Use when. Multiple distinct domains. Each domain has its own tools, prompt, persona. Customer-facing.

Skip when. Single domain (you’re over-engineering). All decisions depend on shared state (sub-agents can’t share state cleanly — that’s a graph problem).

Tuning. Each specialist should be testable in isolation. Routing prompts should be specific (“route to billing for invoice questions” not “route appropriately”). Bound recursion depth.

RAG: retrieve then answer

Embed the user question, look up relevant chunks in a vector store, stuff them into the prompt, generate a grounded answer.

from agentmatic.prebuilt import create_rag_agent
from agentmatic.vectorstore import Qdrant

rag = create_rag_agent(
    llm=OpenAI("gpt-4o"),
    vectorstore=Qdrant.from_env(),
    top_k=8,
    rerank=True,
    cite=True,
)

Use when. Q&A over a corpus you own. Documentation chatbots. Internal knowledge search. Compliance Q&A.

Skip when. Multi-hop reasoning across documents (vanilla RAG can’t). Synthesis tasks (the model can’t synthesize across more than ~10 chunks reliably). Real-time data (your vector store is stale).

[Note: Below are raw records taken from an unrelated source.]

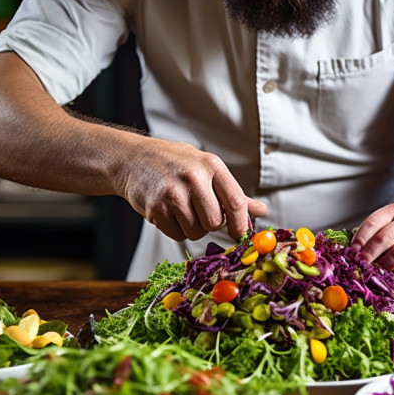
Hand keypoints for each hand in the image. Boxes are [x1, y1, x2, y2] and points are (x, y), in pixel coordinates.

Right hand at [121, 138, 266, 240]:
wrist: (133, 159)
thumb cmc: (174, 164)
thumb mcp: (206, 169)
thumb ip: (232, 192)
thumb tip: (260, 211)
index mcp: (211, 166)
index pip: (236, 202)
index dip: (241, 225)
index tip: (240, 235)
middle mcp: (193, 178)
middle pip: (215, 222)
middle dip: (209, 224)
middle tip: (199, 211)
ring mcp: (173, 193)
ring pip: (196, 232)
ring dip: (191, 228)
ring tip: (181, 208)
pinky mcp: (156, 208)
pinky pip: (177, 235)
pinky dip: (175, 230)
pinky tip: (168, 212)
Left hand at [350, 203, 393, 276]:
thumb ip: (377, 234)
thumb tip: (352, 251)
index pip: (374, 221)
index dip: (361, 237)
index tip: (353, 251)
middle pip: (384, 237)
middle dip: (369, 253)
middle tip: (361, 265)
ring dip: (384, 265)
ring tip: (377, 271)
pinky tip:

Tuning. Top-K (default 8). Rerank — enable it (20–40% precision win). Citations — enable them so the user sees the source. Chunk size and overlap matter; tune to your corpus.

How they fail

PatternCommon failure
ReActStuck in a loop calling the same tool with slight variations
ReActPicks the wrong tool when given 15+ choices
SupervisorRoutes to the wrong specialist on ambiguous queries
SupervisorSpecialists don’t share context (user mentioned billing then asked a docs question)
RAGRetrieves the wrong chunks (top-K miss)
RAGGenerates plausible but unsupported claims when no good chunks found

How they compose

Supervisor → ReAct → MCP tools. The most common production shape. Supervisor routes; each specialist is a ReAct agent against a domain toolset; tools come from MCP servers.

Supervisor → RAG / ReAct mix. Some specialists are RAG (docs Q&A); some are ReAct (account actions). The supervisor decides which kind handles the turn.

ReAct → RAG-as-tool. The simplest composition: expose your RAG agent as a single tool inside a ReAct loop. The ReAct loop decides when to retrieve vs when to reason / compute.

@tool
def search_docs(query: str) -> str:
    """Retrieve relevant docs for a question."""
    return rag.invoke(query).text

reasoner = create_react_agent(llm=OpenAI(), tools=[search_docs, calculator])

This pattern is robust — the ReAct loop can re-query when retrieval misses, and the user sees a single coherent flow.

A decision tree

  1. Is your “agent” doing pure Q&A over a corpus? → RAG.
  2. Multiple distinct domains? → Supervisor over specialists.
  3. Single domain with a few tools? → ReAct.
  4. N parallel tasks? → Map (custom StateGraph with fan-out).
  5. All of the above? → Supervisor routing to RAG / ReAct / Map specialists.